Lee Westwood was leading the British Open after ten holes of his final round on Sunday but Tom Watson was refusing to throw in the towel in his pursuit of a place in sporting history. Westwood followed a two on the short sixth hole with a majestic eagle on the 538-yard 7th to claim the outright lead, one better than the 59-year-old American, who had three bogeys on his outward nine, and Australian Mathew Goggin.
Less than a year after undergoing hip replacement surgery, Watson had teed off in his final round with a one-shot advantage over Goggin and England's Ross Fisher. He relinquished his lead on the first hole after depositing his approach from the middle of the fairway in a greenside bunker while, up ahead, Fisher had sunk a birdie putt.
A missed par putt from four feet cost Watson another shot at the third while Fisher's dream start continued when he chipped from short of the green for a three at the second.
But the Englishman's round unravelled disastrously when he found rough off the 5th tee. From the right, he needed two hacks to send his ball into an unplayable lie on the opposite side of the fairway, finally carding an eight that, following a four on the short fourth, sent him back to level par.

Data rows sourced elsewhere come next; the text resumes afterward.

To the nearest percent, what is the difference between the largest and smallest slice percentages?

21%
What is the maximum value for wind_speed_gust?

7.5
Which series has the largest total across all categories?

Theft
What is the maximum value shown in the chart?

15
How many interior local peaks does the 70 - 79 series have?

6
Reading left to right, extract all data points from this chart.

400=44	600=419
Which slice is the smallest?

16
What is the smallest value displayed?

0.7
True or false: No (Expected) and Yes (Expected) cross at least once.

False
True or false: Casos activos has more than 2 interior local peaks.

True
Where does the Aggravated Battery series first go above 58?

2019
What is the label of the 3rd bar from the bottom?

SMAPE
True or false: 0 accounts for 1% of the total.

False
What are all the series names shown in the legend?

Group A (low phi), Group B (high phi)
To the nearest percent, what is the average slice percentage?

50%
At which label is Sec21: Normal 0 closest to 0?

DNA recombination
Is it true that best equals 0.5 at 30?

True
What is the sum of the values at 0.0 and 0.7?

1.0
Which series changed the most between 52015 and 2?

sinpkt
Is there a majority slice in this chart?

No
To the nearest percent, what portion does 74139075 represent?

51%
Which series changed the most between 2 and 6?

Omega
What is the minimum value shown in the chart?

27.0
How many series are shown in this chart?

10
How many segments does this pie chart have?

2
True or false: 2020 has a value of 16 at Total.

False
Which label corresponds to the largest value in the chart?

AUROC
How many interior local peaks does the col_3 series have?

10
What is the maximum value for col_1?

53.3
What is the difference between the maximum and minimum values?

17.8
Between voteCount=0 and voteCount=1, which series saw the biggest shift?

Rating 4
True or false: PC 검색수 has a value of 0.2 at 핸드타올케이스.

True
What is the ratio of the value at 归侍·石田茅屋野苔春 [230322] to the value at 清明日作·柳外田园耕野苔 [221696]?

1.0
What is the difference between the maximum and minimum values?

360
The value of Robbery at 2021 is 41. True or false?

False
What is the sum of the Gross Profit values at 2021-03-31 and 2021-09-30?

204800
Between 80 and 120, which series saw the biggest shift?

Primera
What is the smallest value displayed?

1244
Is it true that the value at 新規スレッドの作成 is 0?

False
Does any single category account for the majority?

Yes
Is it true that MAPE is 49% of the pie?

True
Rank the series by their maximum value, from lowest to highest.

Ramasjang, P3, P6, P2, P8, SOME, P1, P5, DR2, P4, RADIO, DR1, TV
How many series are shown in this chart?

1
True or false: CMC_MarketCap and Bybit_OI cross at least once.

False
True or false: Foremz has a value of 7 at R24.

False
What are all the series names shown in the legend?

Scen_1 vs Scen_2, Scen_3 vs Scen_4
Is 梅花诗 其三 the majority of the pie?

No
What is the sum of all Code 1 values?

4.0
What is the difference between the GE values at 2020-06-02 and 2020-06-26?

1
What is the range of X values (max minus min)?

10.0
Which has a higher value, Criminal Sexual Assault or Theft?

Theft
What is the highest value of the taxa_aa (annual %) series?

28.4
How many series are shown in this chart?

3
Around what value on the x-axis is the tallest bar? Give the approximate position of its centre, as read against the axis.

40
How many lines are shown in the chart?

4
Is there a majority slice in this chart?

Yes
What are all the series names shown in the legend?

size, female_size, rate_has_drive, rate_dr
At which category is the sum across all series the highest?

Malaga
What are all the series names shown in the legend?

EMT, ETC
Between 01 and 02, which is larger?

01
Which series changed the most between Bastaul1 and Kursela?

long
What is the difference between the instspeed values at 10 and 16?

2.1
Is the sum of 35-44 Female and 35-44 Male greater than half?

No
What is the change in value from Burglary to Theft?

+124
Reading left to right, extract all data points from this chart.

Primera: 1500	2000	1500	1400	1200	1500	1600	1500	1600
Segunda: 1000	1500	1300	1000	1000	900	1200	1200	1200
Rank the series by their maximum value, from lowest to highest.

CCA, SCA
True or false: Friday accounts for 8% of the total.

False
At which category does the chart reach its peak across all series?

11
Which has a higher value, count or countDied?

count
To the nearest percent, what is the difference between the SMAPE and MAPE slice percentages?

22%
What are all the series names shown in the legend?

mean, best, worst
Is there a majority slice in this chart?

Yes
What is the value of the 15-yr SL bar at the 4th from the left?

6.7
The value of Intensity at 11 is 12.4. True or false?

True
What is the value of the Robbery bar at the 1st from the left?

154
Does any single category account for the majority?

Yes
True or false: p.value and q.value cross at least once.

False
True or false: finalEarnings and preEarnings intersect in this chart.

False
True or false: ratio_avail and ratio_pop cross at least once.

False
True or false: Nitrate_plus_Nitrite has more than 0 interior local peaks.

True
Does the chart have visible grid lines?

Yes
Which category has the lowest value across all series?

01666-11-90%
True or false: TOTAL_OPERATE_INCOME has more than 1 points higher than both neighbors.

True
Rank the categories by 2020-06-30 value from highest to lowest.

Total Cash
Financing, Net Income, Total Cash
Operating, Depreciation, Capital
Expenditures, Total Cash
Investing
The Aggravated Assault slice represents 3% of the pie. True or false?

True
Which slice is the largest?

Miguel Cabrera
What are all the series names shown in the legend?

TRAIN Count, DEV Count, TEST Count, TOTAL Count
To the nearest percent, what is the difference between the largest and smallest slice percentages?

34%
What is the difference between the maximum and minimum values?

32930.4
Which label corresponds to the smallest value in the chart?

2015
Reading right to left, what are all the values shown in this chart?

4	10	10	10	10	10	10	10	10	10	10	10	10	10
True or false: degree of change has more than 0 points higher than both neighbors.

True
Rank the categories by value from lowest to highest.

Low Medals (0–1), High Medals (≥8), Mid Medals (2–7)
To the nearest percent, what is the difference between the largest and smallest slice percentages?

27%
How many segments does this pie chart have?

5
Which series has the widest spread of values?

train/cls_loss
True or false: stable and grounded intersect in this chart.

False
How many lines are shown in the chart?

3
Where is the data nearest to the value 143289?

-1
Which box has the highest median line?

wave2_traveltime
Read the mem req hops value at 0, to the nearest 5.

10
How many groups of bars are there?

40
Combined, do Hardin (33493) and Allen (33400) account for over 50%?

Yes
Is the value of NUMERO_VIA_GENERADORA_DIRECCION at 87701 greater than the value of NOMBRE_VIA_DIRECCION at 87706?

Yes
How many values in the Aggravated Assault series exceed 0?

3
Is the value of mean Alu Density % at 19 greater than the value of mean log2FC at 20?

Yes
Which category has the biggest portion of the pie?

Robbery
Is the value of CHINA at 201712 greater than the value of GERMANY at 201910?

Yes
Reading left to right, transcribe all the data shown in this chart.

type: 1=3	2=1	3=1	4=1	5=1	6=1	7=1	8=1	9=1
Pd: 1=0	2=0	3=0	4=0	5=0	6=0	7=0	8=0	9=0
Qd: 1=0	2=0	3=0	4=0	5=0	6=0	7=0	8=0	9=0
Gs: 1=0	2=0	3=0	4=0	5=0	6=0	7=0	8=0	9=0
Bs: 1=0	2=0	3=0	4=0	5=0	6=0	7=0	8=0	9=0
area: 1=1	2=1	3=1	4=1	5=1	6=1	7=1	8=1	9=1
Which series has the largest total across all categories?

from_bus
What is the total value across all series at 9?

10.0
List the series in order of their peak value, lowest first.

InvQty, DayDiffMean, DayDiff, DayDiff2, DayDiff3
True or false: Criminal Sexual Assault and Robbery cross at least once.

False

By the turn, he was two over after an outward nine of 40 shots. Westwood was looking much steadier but a wayward drive on the tenth cost him a five that cut his lead back to a single shot with eight holes to play. Up ahead, Chris Wood, fifth on his Open debut last year, briefly shared the lead before back-to-back bogeys on 13 and 14 dented his challenge while Luke Donald, with a fine 67, set the clubhouse target at level par.
Retief Goosen, who was playing alongside another US Open winner, Jim Furyk, was two shots adrift of Westwood.
Fisher started his round reassured by news from home that wife Jo, who is expecting their first child, was showing no signs of starting her labour. "She's in good shape and so is he," the 28-year-old's manager said.
If Watson can recover to win, he will become the oldest winner of a major by an astonishing margin of 11 years on the course where, 32 years ago, he got the better of Jack Nicklaus in one of the most iconic contests in sporting history, the Duel in the Sun.
A sixth Open win would also match the record tally of Harry Vardon and eclipse five-times winners James Braid, J.H. Taylor and Peter Thomson. Like Watson, Vardon won in three different decades but the 18-year gap between his first win, in 1896, and his last, in 1914, would be put in the shade by the 34 years separating this year's Open from Watson's first, winning appearance, at Carnoustie in 1975.